Viralgen, a leading contract development and manufacturing organization (CDMO) specializing in recombinant adeno-associated virus (rAAV) gene therapies, has formed a strategic collaboration with Trogenix to accelerate the development of a novel gene therapy for glioblastoma. The partnership has already yielded significant progress, with Viralgen successfully scaling up and completing good manufacturing practice (GMP) production of Trogenix's AAV gene therapy candidate, TGX-007, in less than 12 months.
This manufacturing milestone represents a critical step toward first-in-human clinical trials for a therapy targeting glioblastoma, one of the most aggressive and treatment-resistant forms of brain cancer. Glioblastoma patients currently face limited treatment options and poor prognosis, with median survival typically ranging from 12 to 15 months after diagnosis.
Manufacturing Expertise Accelerates Clinical Timeline
Viralgen's contribution extends beyond standard manufacturing services.
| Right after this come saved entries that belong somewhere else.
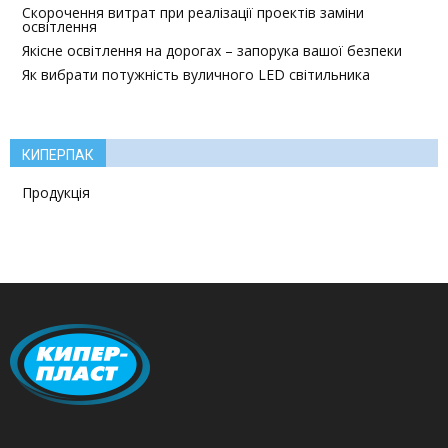
Скорочення витрат при реалізації проектів заміни
освітлення
Якісне освітлення на дорогах – запорука вашої безпеки
Як вибрати потужність вуличного LED світильника
КИПЕРПАК
Продукція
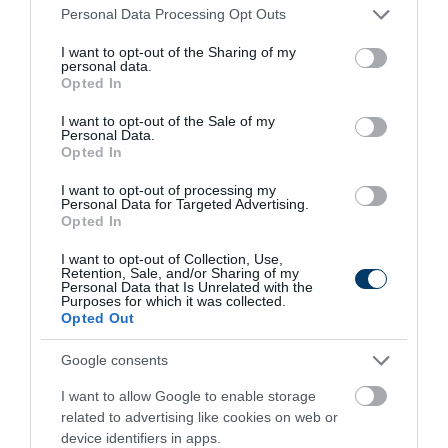
Please note that this website/app uses one or more Google
Personal Data Processing Opt Outs
services and may gather and store information including but
not limited to your visit or usage behaviour. You may click to
I want to opt-out of the Sharing of my
personal data.
grant or deny consent to Google and its third-party tags to
Opted In
use your data for below specified purposes in below Google
consent section.
I want to opt-out of the Sale of my
Personal Data.
Opted In
Stop Eating These 3 Foods That Are Known to
I want to opt-out of processing my
Cause Parasites
Personal Data for Targeted Advertising.
Opted In
More
I want to opt-out of Collection, Use,
Retention, Sale, and/or Sharing of my
401
122
225
Personal Data that Is Unrelated with the
Purposes for which it was collected.
Opted Out
3 h 55 min
Google consents
I want to allow Google to enable storage
related to advertising like cookies on web or
device identifiers in apps.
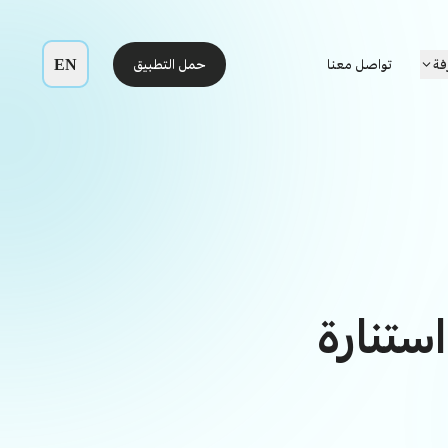
EN
فة
تواصل معنا
حمل التطبيق
ستنارة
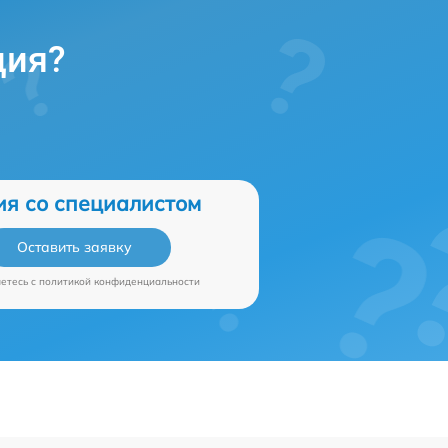
ция?
ия со специалистом
Оставить заявку
аетесь c
политикой конфиденциальности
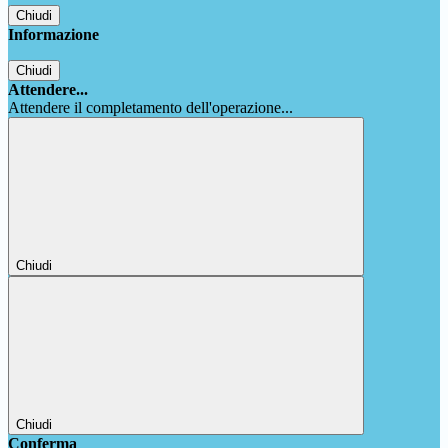
Chiudi
Informazione
Chiudi
Attendere...
Attendere il completamento dell'operazione...
Chiudi
Chiudi
Conferma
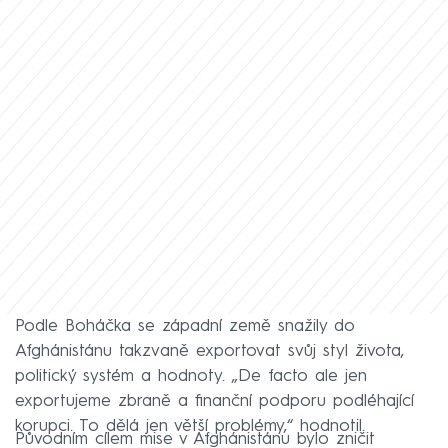
Podle Boháčka se západní země snažily do
Afghánistánu takzvaně exportovat svůj styl života,
politický systém a hodnoty. „De facto ale jen
exportujeme zbraně a finanční podporu podléhající
korupci. To dělá jen větší problémy,“ hodnotil.
Původním cílem mise v Afghánistánu bylo zničit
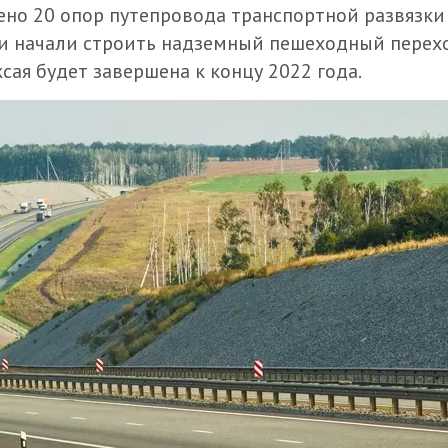
ено 20 опор путепровода транспортной развязки
ки начали строить надземный пешеходный перехо
сая будет завершена к концу 2022 года.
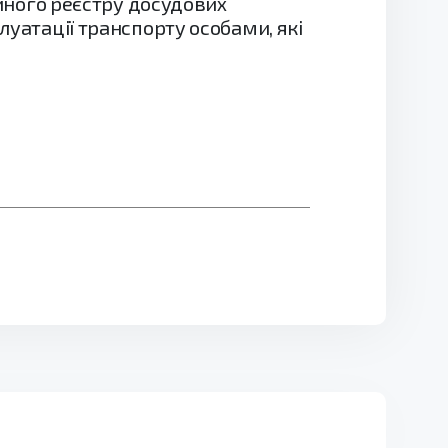
диного реєстру досудових
луатації транспорту особами, які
The company has developed a gene-specific titration method and a custom formulation buffer that will serve as a diluent for the drug product's administration, providing comprehensive support for Trogenix's therapeutic program.
"Our expertise in rAAV vector manufacturing and ability to scale allows us to support and accelerate critical clinical therapeutic programs," said Jimmy Vanhove, CEO of Viralgen. "We are thrilled to contribute to Trogenix's pioneering approach in oncology gene therapy, which has potential for curative responses in glioblastoma and other cancers."
The rapid timeline—completing GMP manufacturing in under 12 months—demonstrates the efficiency of Viralgen's Pro10™ suspension manufacturing platform, which achieves high titers for all AAV serotypes and enhances clinical development efficiency.
Innovative Approach to Glioblastoma Treatment
Trogenix's TGX-007 is developed using the company's proprietary Synthetic Super-Enhancers (SSEs) platform, called Odysseus™. This technology is designed to develop precision genetic medicines that specifically target the disease cell state, potentially offering a more effective approach to treating glioblastoma.
"Glioblastoma, the most common form of brain cancer, is a devastating disease with very poor prognosis and few treatment options for patients," explained Ken Macnamara, PhD, CEO of Trogenix. "At Trogenix, our aim is to transform cancer treatment from chronic disease management to a potentially curative one-time treatment. By collaborating with Viralgen, we can rapidly scale product supply and bring the therapy to patients as quickly as possible."
AAV Vectors in Oncology: An Emerging Frontier
While AAV vectors have been primarily utilized in rare genetic disorders, their application in oncology represents an emerging frontier in gene therapy. AAV vectors offer several advantages for cancer treatment, including their ability to deliver therapeutic genes with high efficiency and minimal immunogenicity.
For glioblastoma specifically, the blood-brain barrier presents a significant challenge for conventional therapeutics. AAV vectors can be engineered to cross this barrier and deliver therapeutic payloads directly to tumor cells, potentially improving treatment efficacy.
Manufacturing Capabilities Support Clinical Development
Viralgen's state-of-the-art facility in San Sebastian, Spain, features three cGMP suites with 2,000-liter capacities each, certified by the AEMPS/EMA. This infrastructure enables the company to support both clinical and commercial manufacturing needs.
Following the successful manufacturing of the first GMP batch of Trogenix's rAAV vector, TGX-007 is now advancing toward clinical evaluation. The collaboration underscores Viralgen's commitment to accelerating the development of innovative AAV-based therapies by providing scalable, high-quality manufacturing solutions.
As the field of gene therapy continues to evolve, partnerships like this between specialized manufacturing organizations and innovative biotech companies will be crucial for bringing novel treatments to patients with high unmet medical needs.